◆ EXERCISE ◆
In the article below on Germany's economy, why does the prospect of Berlin pursuing a sustained strategy look remote? Please answer in one to three sentences.

◆ TEXT EXCERPT ◆
>>>>>

Germany has been Europe’s economic engine for decades, pulling the region through one crisis after another. But that resilience is breaking down, and it spells danger for the whole continent.
Decades of flawed energy policy, the demise of combustion-engine cars and a sluggish transition to new technologies are converging to pose the most fundamental threat to the nation’s prosperity since reunification. But unlike in 1990, the political class lacks the leadership to tackle structural issues gnawing at the heart of the country’s competitiveness.
“We’ve been naïve as a society because everything seems fine,” BASF SE Chief Executive Officer Martin Brudermüller told Bloomberg. “These problems we have in Germany are accumulating. We have a period of change ahead of us; I don’t know if everyone realizes this.”
While Berlin has shown a knack for overcoming crises in the past, the question now is whether it can pursue a sustained strategy. The prospect looks remote. Chancellor Olaf Scholz’s make-shift coalition has reverted to petty infighting over everything from debt and spending to heat pumps and speed limits as soon as the risks of energy shortfalls eased.
But the warning signals are getting hard to ignore. Despite Scholz telling Bloomberg in January that Germany would ride out Russia’s energy squeeze without a recession this year, data published Thursday show that the economy has in fact been contracting since October and has only expanded twice in the past five quarters.

<<<<<

◆ EXCERPTED DATA ◆
>>>>>

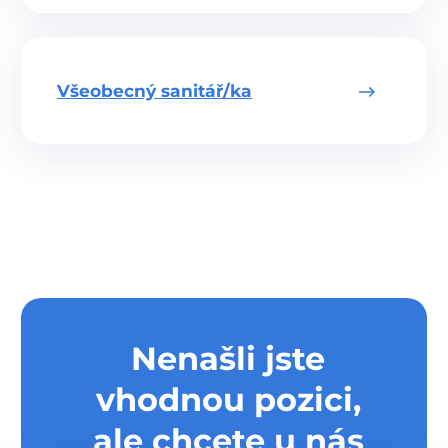
Všeobecný sanitář
/
ka
Nenašli jste
vhodnou pozici,
ale chcete u nás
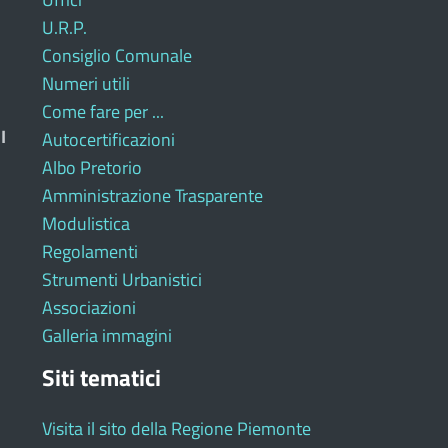
U.R.P.
Consiglio Comunale
Numeri utili
Come fare per ...
I
Autocertificazioni
Albo Pretorio
Amministrazione Trasparente
Modulistica
Regolamenti
Strumenti Urbanistici
Associazioni
Galleria immagini
Siti tematici
Visita il sito della Regione Piemonte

<<<<<

◆ YOUR RESPONSE ◆
Chancellor Olaf Scholz's make-shift coalition returned to petty infighting as soon as the risks of energy shortfalls eased. It is quarreling over everything from debt and spending to heat pumps and speed limits.